Example callback request your server receives (based on the iOS and Android configuration above):
POST /index.html HTTP/1.0
Host: 203.0.113.0
Connection: close
Content-Length: 81
Content-Type: application/x-www-form-urlencoded
User-Agent: ehttp-client/0.0.1
authorization: kKQe**************/kdD1ktNVgbWE**************
x-oss-pub-key-url: aHR0**************
filename=test.txt&size=5&phone=iphone6s&system=ios9.1After your server verifies the signature and parses the body, it can store the extracted data (filename, size, phone model, OS version) for ongoing management.

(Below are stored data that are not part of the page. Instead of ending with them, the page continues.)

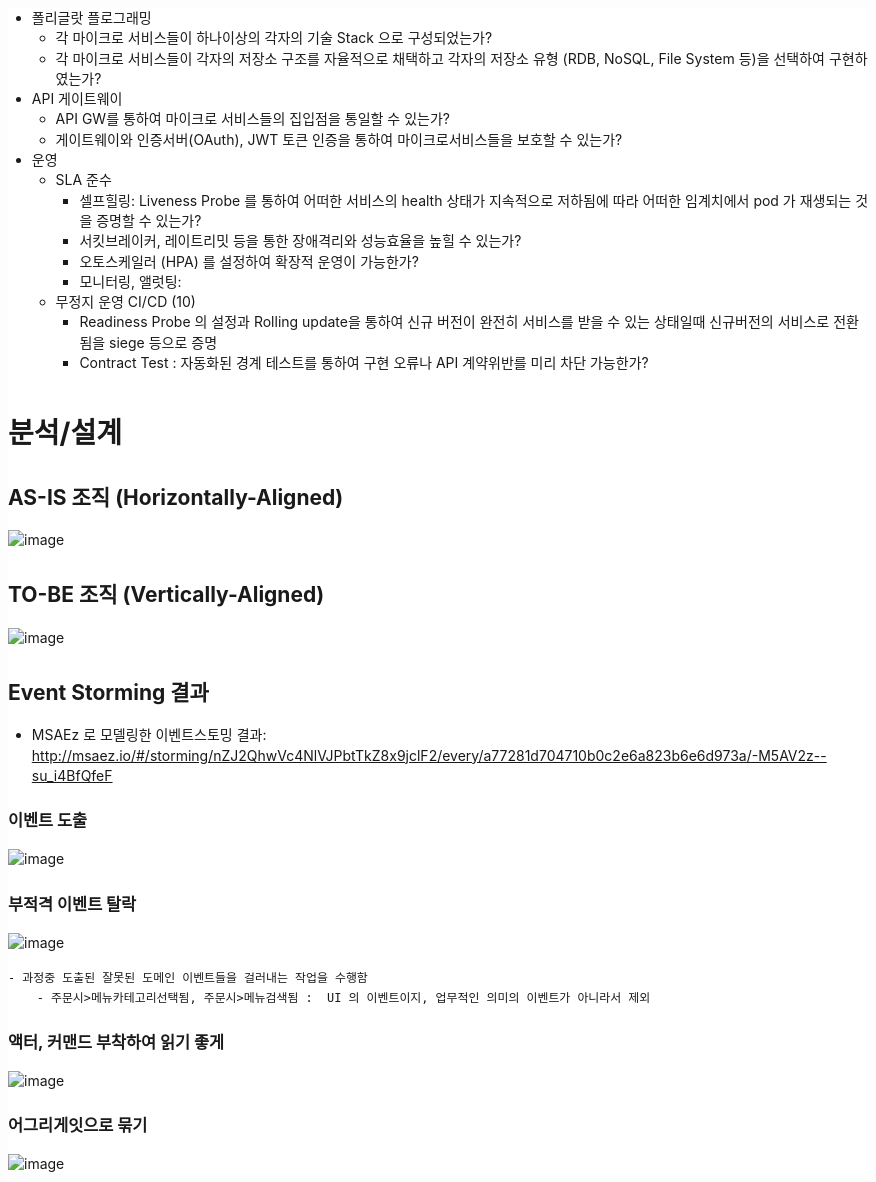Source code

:   - 폴리글랏 플로그래밍
    - 각 마이크로 서비스들이 하나이상의 각자의 기술 Stack 으로 구성되었는가?
    - 각 마이크로 서비스들이 각자의 저장소 구조를 자율적으로 채택하고 각자의 저장소 유형 (RDB, NoSQL, File System 등)을 선택하여 구현하였는가?
  - API 게이트웨이
    - API GW를 통하여 마이크로 서비스들의 집입점을 통일할 수 있는가?
    - 게이트웨이와 인증서버(OAuth), JWT 토큰 인증을 통하여 마이크로서비스들을 보호할 수 있는가?
- 운영
  - SLA 준수
    - 셀프힐링: Liveness Probe 를 통하여 어떠한 서비스의 health 상태가 지속적으로 저하됨에 따라 어떠한 임계치에서 pod 가 재생되는 것을 증명할 수 있는가?
    - 서킷브레이커, 레이트리밋 등을 통한 장애격리와 성능효율을 높힐 수 있는가?
    - 오토스케일러 (HPA) 를 설정하여 확장적 운영이 가능한가?
    - 모니터링, 앨럿팅: 
  - 무정지 운영 CI/CD (10)
    - Readiness Probe 의 설정과 Rolling update을 통하여 신규 버전이 완전히 서비스를 받을 수 있는 상태일때 신규버전의 서비스로 전환됨을 siege 등으로 증명 
    - Contract Test :  자동화된 경계 테스트를 통하여 구현 오류나 API 계약위반를 미리 차단 가능한가?


# 분석/설계


## AS-IS 조직 (Horizontally-Aligned)
  ![image](https://user-images.githubusercontent.com/487999/79684144-2a893200-826a-11ea-9a01-79927d3a0107.png)

## TO-BE 조직 (Vertically-Aligned)
  ![image](https://user-images.githubusercontent.com/487999/79684159-3543c700-826a-11ea-8d5f-a3fc0c4cad87.png)


## Event Storming 결과
* MSAEz 로 모델링한 이벤트스토밍 결과:  http://msaez.io/#/storming/nZJ2QhwVc4NlVJPbtTkZ8x9jclF2/every/a77281d704710b0c2e6a823b6e6d973a/-M5AV2z--su_i4BfQfeF


### 이벤트 도출
![image](https://user-images.githubusercontent.com/487999/79683604-47bc0180-8266-11ea-9212-7e88c9bf9911.png)

### 부적격 이벤트 탈락
![image](https://user-images.githubusercontent.com/487999/79683612-4b4f8880-8266-11ea-9519-7e084524a462.png)

    - 과정중 도출된 잘못된 도메인 이벤트들을 걸러내는 작업을 수행함
        - 주문시>메뉴카테고리선택됨, 주문시>메뉴검색됨 :  UI 의 이벤트이지, 업무적인 의미의 이벤트가 아니라서 제외

### 액터, 커맨드 부착하여 읽기 좋게
![image](https://user-images.githubusercontent.com/487999/79683614-4ee30f80-8266-11ea-9a50-68cdff2dcc46.png)

### 어그리게잇으로 묶기
![image](https://user-images.githubusercontent.com/487999/79683618-52769680-8266-11ea-9c21-48d6812444ba.png)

How OSS handles server responses
| Scenario | OSS behavior |
|---|---|
| App server fails to receive the request or is inaccessible | OSS returns HTTP 203 to the mobile app. The object is stored in OSS regardless. |
| App server returns a JSON response | OSS returns HTTP 200 and the JSON response body to the mobile app. |
Download sample programs
The following sample programs implement RSA signature verification for the callback server. Each program validates the incoming callback's signature but does not parse the callbackBody — add that parsing logic based on the fields you configured in callbackBody.
Java
Download: AppCallbackServer.zip
Run:
java -jar oss-callback-server-demo.jar 9000(9000 is the default port; you can change the port number as needed)> Note: The JAR requires OSS SDK for Java 1.7. If errors occur, refer to the included Maven project source and modify as needed.
PHP
Download: callback-php-demo.zip
Run: Deploy to an Apache environment. An Apache environment is required to obtain certain headers due to PHP-specific features — modify the sample code based on your actual environment.
Python
Download: callback_app_server.py.zip
Run:
python callback_app_server.py— this starts a minimal HTTP server. Install RSA dependencies if prompted.
Ruby
Download: oss-callback-server (GitHub)
Run:
ruby server.rb
FAQ
Can I change the callback URL after the upload request is signed?
No. The callback parameters are included in the signed upload request and verified by OSS. Modifying callbackUrl or any other callback parameter after signing causes the verification to fail — the tampered request is rejected.